The voltage increase is not normally needed. Even under low light solar panels will still produce lots of volts just no amps. It is possible sometimes when some cells are under shade to get more power by boosting voltage, but in practice the panels will be all be at different voltages.

So voltage boosting is only used under very specific circumstances such as tring to use a 12v panel in a 24v system.

Solbian have manged to produce some very efficient panels. It's cheaper (and possibly more efficient) for them to use the same cell in different panel sizes. This means the smaller panels have fewer large cells instead of the conventional approach of leaving the number of cells constant and decreasing the size of the cells for a smaller panel.
Because the small panels have fewer than 36cells the voltage needs to be boosted.
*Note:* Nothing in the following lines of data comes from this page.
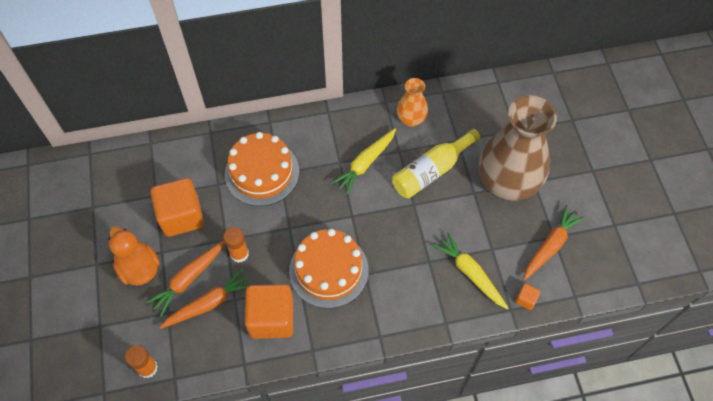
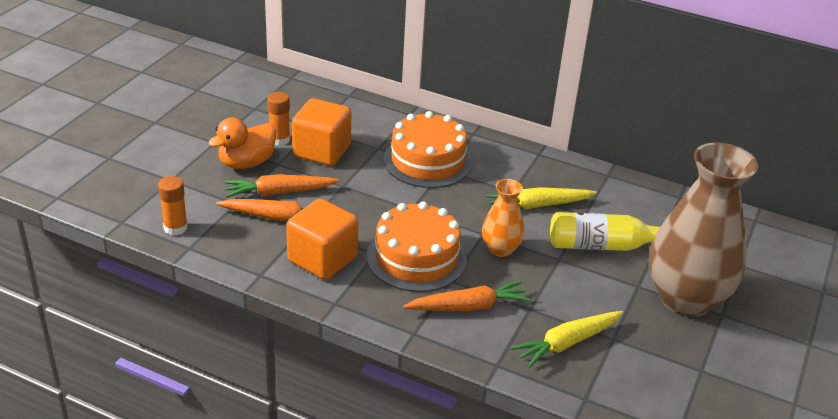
camera: 35 degrees right, 25 degrees down
orange duck [109,226,160,286] -> orange duck turned 135 degrees counterclockwise [208,118,276,169]
orange glue stick [223,227,249,263] -> orange glue stick moved to [267,92,290,146]
orange vase [397,78,428,127] -> orange vase moved to [482,179,524,257]
yellow carrot [433,232,508,309] -> yellow carrot turned 120 degrees counterclockwise [511,311,623,368]
orange cube [515,284,540,310] -> none
orange carrot [524,205,585,280] -> orange carrot moved to [403,281,531,311]

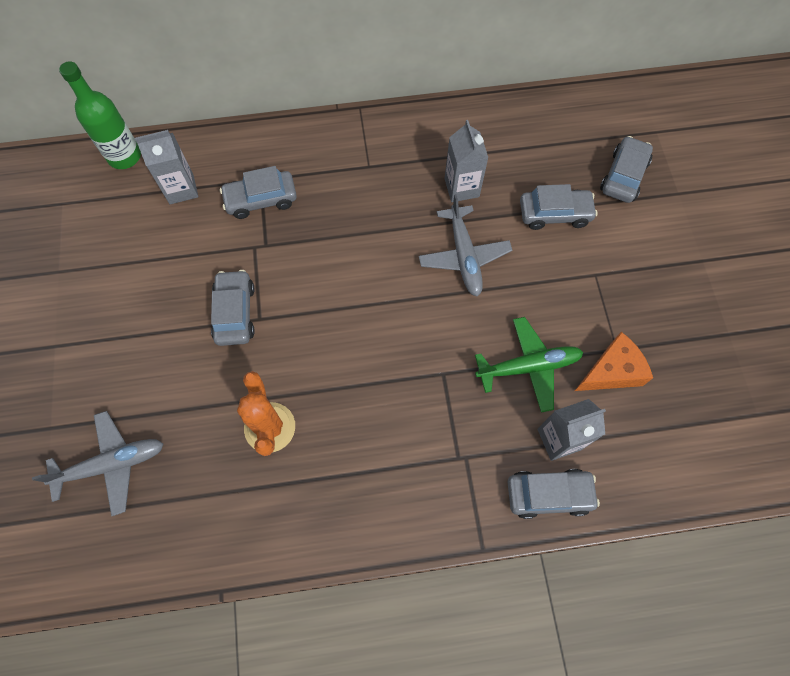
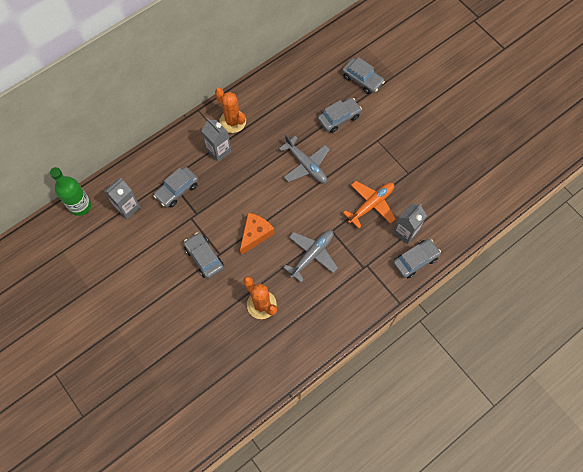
camera: 30 degrees left, 0 degrees up
grey plane [32,411,163,516] -> grey plane moved to [283,230,338,282]
grey carton [444,120,488,202] -> grey carton moved to [202,118,232,162]
green plane [475,317,583,413] -> orange plane [343,181,395,229]
orange cheese [575,332,653,391] -> orange cheese moved to [240,213,275,255]
grey car [600,136,653,203] -> grey car turned 135 degrees clockwise [342,57,385,94]
none -> orange cactus [215,88,246,133]

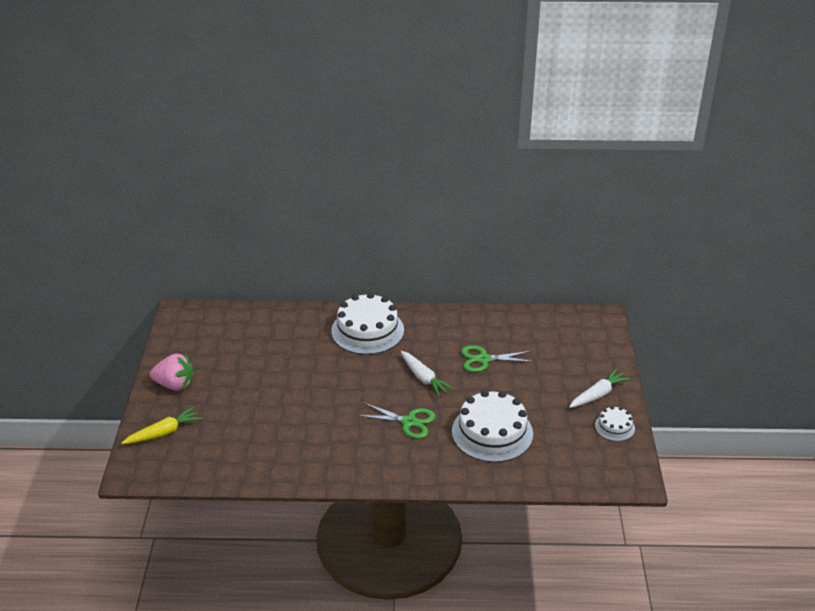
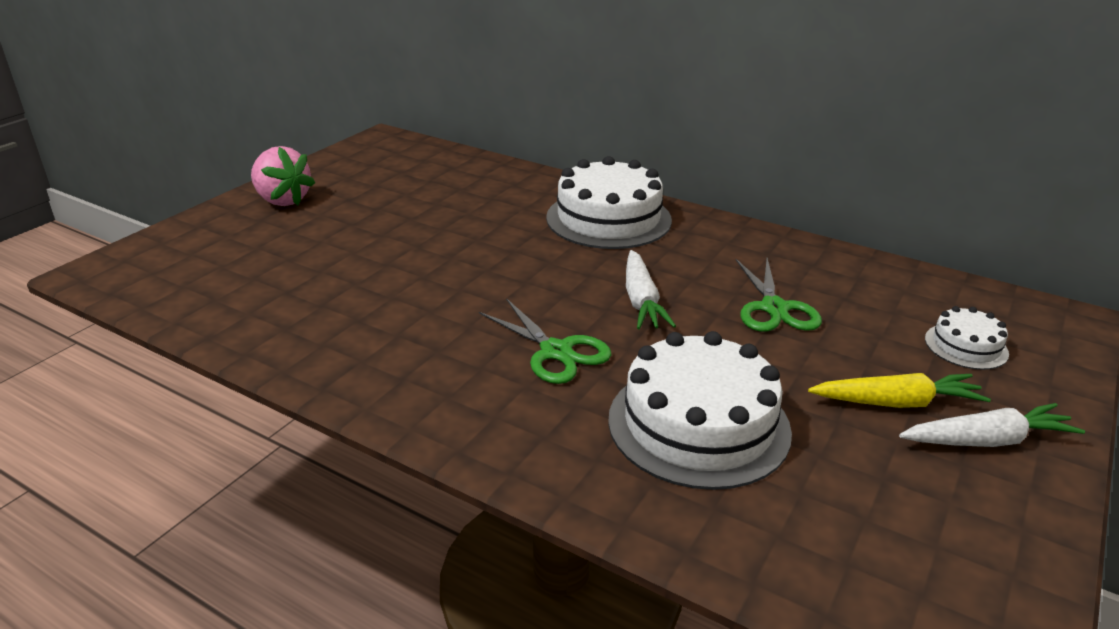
camera: 30 degrees right, 5 degrees down
yellow carrot [122,407,202,444] -> yellow carrot moved to [808,373,991,408]
green scissors [461,345,534,372] -> green scissors turned 120 degrees counterclockwise [736,258,822,332]
white cake [595,406,635,441] -> white cake moved to [925,306,1009,370]

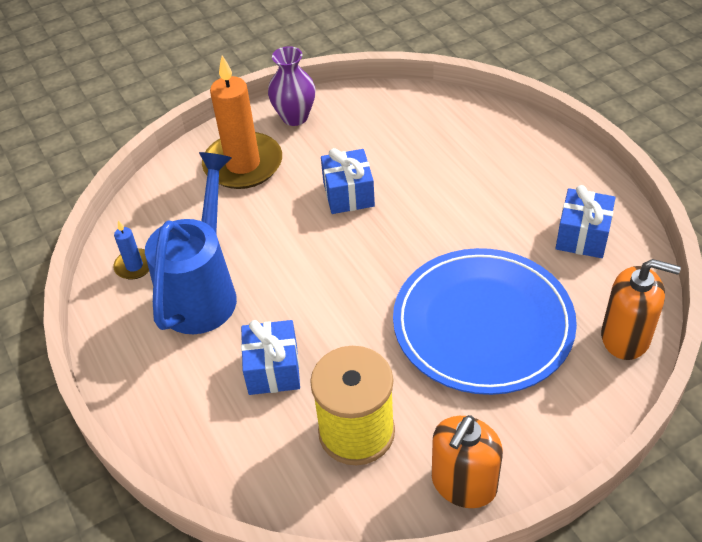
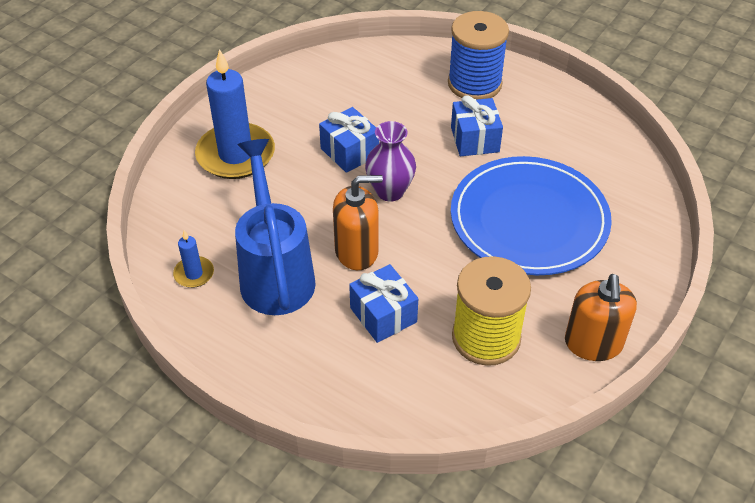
camera: 30 degrees left, 0 degrees up
orange candle [202,55,282,189] -> blue candle [195,49,275,179]
purple vase [268,46,315,126] -> purple vase moved to [365,121,416,202]
blue gift [556,185,615,258] -> blue gift moved to [451,95,503,156]
orange soap dispenser [601,259,681,360] -> orange soap dispenser moved to [333,175,383,270]
none -> blue spool [448,11,509,100]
There are very few solar controllers that will do this. Gensun make one of these.

The effeciency loss in the controler in boosting the voltage needs to be traded against the improved effeciency of the panel. They can, if enough panels are available be hooked up in series, but this does introduce some new advantages and drawbacks.
The low voltage panels with a controller boosting the voltage are a new and insteresting development I have not personally used them and it would need some controlled tests to match the output against "conventional panels". At the end of day features like light weight and flexibility are probably more important than a small difference in effeciency.
They are unfortunatly very expensive at the moment.

The only caution I would suggest is if using a low voltage panel that the output may be a bit less once the voltage boosting has taken place.

If using conventional voltage panels the parasitic losses of driving a controller that will boost voltage are likely to outweigh the rare occasions where the voltage boost is helpful.